*Assigned task 1:* In the article about the cemetery lawsuit, restate the paragraph that begins "Cemetery officials said the larger casket" more briefly, keeping its main facts.

*** Page extract Section Begins ***

The jury did not find the cemetery guilty of fraud or counts that could have led to punitive damages.

Judge M. Bruce Smith also said there was insufficient evidence of grave recycling, but the state agency responsible for overseeing cemeteries has opened a separate investigation into Mountain View’s practices.

Jurors failed to understand the suffering the family went through, said Vincent Yang, one of Xia Yang’s grandsons.

“What (the cemetery) did was wrong,” he said. “It violated our customs, our religion.”

Xia Yang’s family paid $1,914.38 for a plot at Mountain View cemetery in 2003. When they were shoveling dirt over the grave, they saw bones and two rusty casket handles in the dirt.

Eileen Deimerly, the attorney for the cemetery, said her client offered to refund the price of the plot, and to fill Yang’s grave with new dirt. Instead, the family walked out and sued.

Rejected other offers
The family also repeatedly turned down settlement offers, including one for $134,000, Deimerly said.

The Hmong, who arrived in the United States after helping the CIA in Laos during the Vietnam War, believe a person’s spirit can’t leave the earth and return to the ancestors’ world if it is burdened with extra weight.

A family will remove rings, even prosthetic limbs or metal teeth, before burial, according to Bee Yang, a Hmong expert teaching at California State University, Fresno, who is unrelated to the family.

Xia Yang, a shaman, was buried in an oversized casket imported from Laos, her family said.

Cemetery officials said the larger casket required a grave that was eight inches wider than usual, and encroached on neighboring burial sites. The bones the Yangs found belonged to a nearby grave, they contended.

*** Page extract Section Ends ***
*** Supplied data Section Begins ***

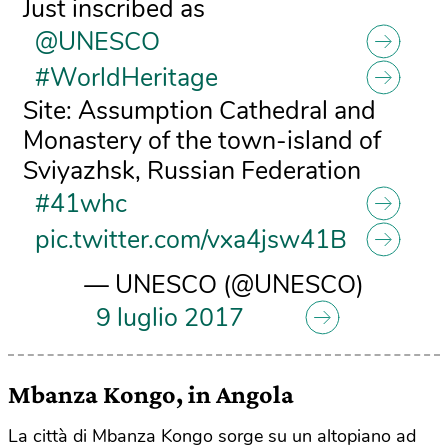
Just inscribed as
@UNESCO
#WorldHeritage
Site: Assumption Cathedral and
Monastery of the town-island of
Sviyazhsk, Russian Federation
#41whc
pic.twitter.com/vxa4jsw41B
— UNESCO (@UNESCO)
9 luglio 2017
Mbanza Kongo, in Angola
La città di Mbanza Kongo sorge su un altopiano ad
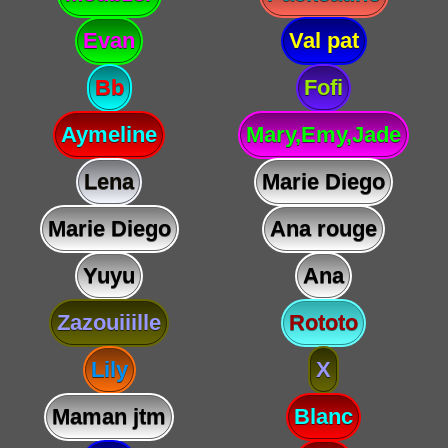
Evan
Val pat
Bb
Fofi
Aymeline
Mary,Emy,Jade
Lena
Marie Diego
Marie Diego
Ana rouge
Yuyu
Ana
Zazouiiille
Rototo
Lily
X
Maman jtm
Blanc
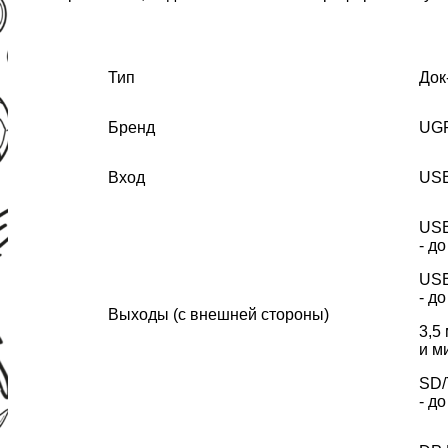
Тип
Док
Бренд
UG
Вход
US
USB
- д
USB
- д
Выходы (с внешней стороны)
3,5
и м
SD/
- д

*** Supplied data Section Ends ***
*** Supplied data Section Begins ***

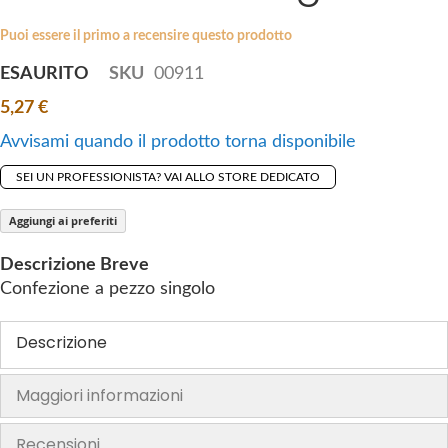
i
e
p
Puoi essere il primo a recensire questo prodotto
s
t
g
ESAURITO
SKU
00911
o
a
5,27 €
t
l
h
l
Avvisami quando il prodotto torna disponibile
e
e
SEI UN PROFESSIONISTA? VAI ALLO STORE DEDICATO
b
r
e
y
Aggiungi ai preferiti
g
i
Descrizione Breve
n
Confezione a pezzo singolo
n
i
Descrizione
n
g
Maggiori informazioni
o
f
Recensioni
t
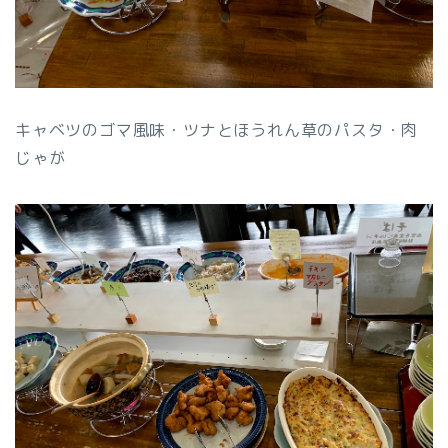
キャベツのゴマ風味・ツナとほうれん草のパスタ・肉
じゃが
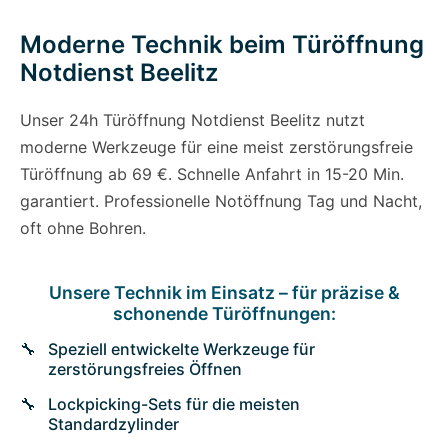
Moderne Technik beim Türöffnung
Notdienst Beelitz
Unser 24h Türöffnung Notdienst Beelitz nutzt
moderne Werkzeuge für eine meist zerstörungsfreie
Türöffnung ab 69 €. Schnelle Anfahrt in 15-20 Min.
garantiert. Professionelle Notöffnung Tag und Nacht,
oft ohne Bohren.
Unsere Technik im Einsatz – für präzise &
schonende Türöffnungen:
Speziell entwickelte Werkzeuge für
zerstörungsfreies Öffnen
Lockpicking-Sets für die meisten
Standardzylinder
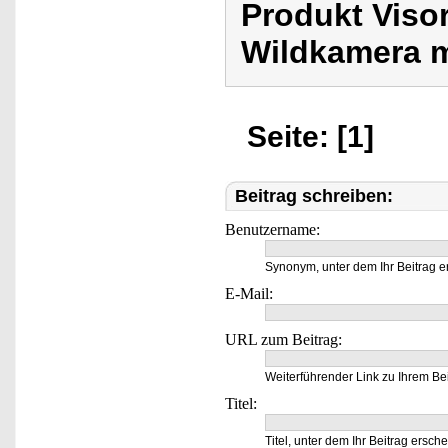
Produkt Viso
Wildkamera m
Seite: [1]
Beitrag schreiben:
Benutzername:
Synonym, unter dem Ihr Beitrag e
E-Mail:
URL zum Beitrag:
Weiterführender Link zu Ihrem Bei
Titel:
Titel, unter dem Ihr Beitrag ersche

*** Supplied data Section Ends ***

*Assigned task 2:* In the entries, turn the lines starting with the line containing "Just inscribed as" and going on through the line containing "La città di" into a numbered list, leaving out blank lines.

*Worked solution 1:* Cemetery officials said the larger casket needed a grave eight inches wider than usual, which encroached on neighboring burial sites, and that the bones the Yangs found came from a nearby grave.

*Worked solution 2:*
1. Just inscribed as
2. @UNESCO
3. #WorldHeritage
4. Site: Assumption Cathedral and
5. Monastery of the town-island of
6. Sviyazhsk, Russian Federation
7. #41whc
8. pic.twitter.com/vxa4jsw41B
9. — UNESCO (@UNESCO)
10. 9 luglio 2017
11. Mbanza Kongo, in Angola
12. La città di Mbanza Kongo sorge su un altopiano ad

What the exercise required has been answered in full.